Text for analysis:

+ + + + +

In the end the Supreme Court ruled 8-1 in favor of permanently removing school prayers and Bible readings from the public schools. Justice Tom Clark wrote, “Religious freedom, it has long been recognized that government must be neutral and, while protecting all, must prefer none and disparage none” (All About History, “School Prayer”). Though the government is to remain neutral, they are to still protect the citizens right of the First Amendment. The federal government considers atheism to be a religion, and this Supreme Court ruling favored atheism, at the expense of the Christian majority.

+ + + + +

Dataset content:
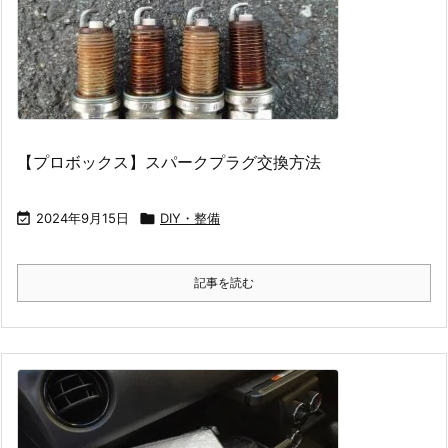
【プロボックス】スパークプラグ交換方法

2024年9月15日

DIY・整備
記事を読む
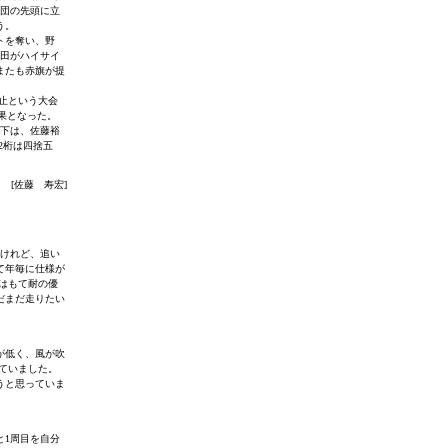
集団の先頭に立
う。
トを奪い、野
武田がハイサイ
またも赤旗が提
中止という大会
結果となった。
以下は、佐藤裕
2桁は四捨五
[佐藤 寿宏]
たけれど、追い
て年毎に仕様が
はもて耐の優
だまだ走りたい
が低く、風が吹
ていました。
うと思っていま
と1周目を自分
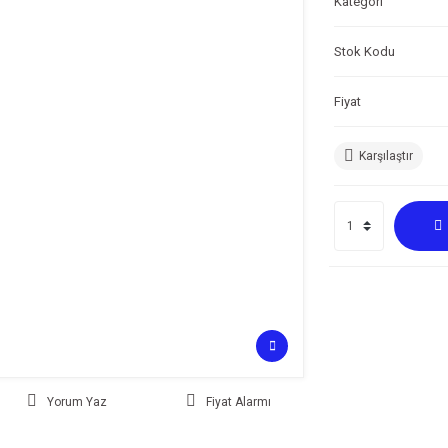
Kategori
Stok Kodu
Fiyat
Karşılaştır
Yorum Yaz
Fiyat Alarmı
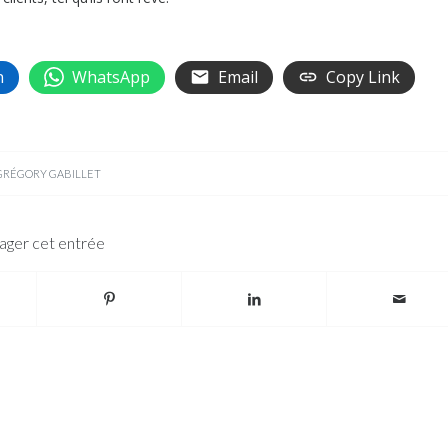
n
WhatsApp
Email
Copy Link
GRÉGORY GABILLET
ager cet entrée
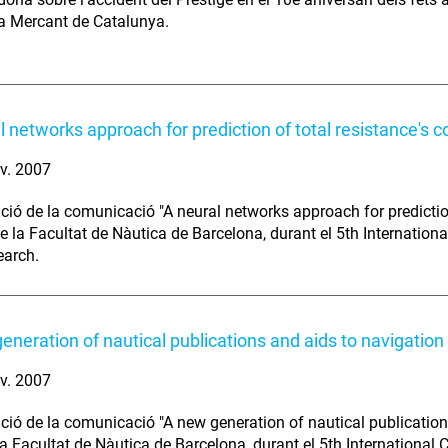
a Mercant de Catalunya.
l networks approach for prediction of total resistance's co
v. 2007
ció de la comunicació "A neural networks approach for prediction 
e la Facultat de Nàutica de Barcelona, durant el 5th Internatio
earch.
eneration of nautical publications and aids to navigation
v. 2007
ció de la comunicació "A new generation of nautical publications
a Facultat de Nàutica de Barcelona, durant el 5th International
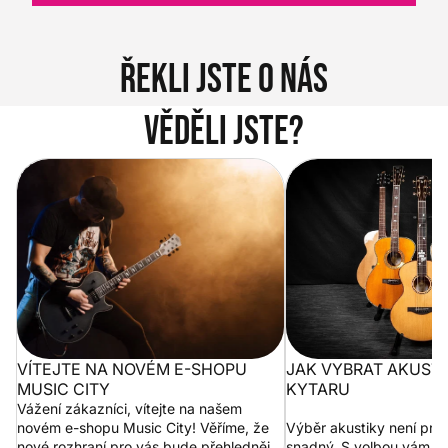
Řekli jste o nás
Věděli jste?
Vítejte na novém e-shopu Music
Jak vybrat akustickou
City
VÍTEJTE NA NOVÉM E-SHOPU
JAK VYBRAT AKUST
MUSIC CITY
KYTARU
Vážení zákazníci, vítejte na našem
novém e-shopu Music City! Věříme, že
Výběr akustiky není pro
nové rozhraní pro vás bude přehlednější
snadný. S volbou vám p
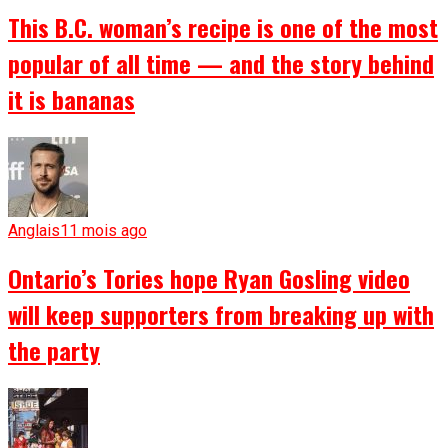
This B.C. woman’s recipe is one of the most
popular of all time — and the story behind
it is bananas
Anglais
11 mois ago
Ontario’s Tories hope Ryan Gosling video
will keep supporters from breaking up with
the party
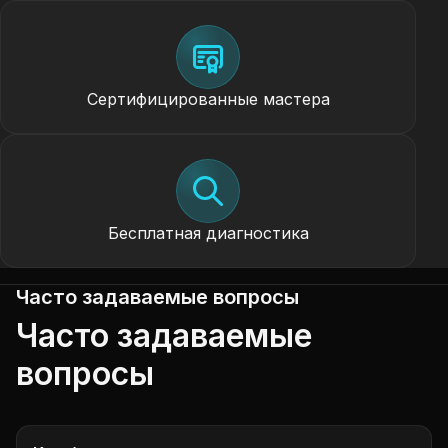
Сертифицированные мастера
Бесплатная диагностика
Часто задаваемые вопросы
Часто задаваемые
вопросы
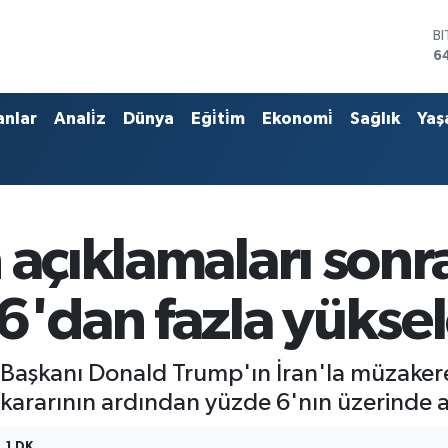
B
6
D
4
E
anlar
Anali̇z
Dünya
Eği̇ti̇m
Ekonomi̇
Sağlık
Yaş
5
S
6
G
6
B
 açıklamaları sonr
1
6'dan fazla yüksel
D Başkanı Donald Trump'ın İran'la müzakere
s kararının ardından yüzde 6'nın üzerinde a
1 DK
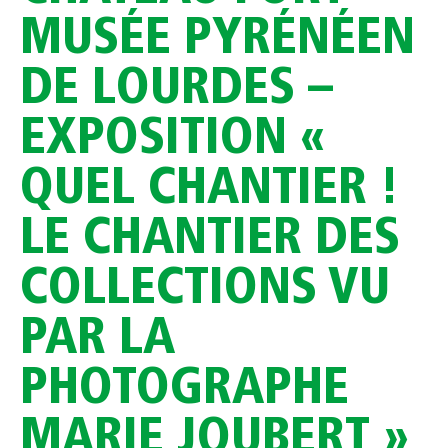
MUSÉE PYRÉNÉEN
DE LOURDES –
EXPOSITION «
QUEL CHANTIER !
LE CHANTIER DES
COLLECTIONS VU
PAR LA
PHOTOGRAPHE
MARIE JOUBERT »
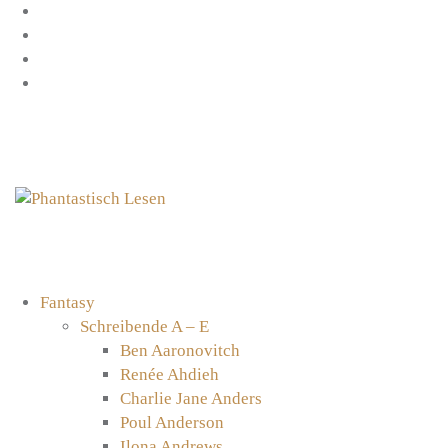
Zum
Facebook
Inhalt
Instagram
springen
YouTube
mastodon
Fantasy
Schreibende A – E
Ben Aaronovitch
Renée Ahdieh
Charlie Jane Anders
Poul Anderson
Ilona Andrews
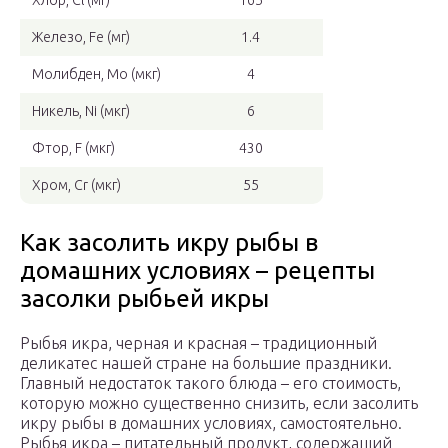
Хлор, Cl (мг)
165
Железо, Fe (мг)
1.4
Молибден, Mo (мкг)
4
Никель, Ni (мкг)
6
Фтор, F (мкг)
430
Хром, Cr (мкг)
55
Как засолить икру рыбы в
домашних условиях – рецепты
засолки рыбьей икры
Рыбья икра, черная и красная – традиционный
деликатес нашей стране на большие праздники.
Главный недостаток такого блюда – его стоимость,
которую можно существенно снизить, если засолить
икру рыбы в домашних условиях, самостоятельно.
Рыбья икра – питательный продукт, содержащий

+ + + + +

Requirement:
Summarize the text about the school prayer ruling in two sentences.

Task response:
The Supreme Court ruled 8-1 to permanently remove school prayers and Bible readings from public schools, and Justice Tom Clark wrote that government must be neutral, protecting all religions while preferring and disparaging none. The text holds that the government must still protect citizens' First Amendment rights, and it argues that because the federal government treats atheism as a religion, the ruling favored atheism at the expense of the Christian majority.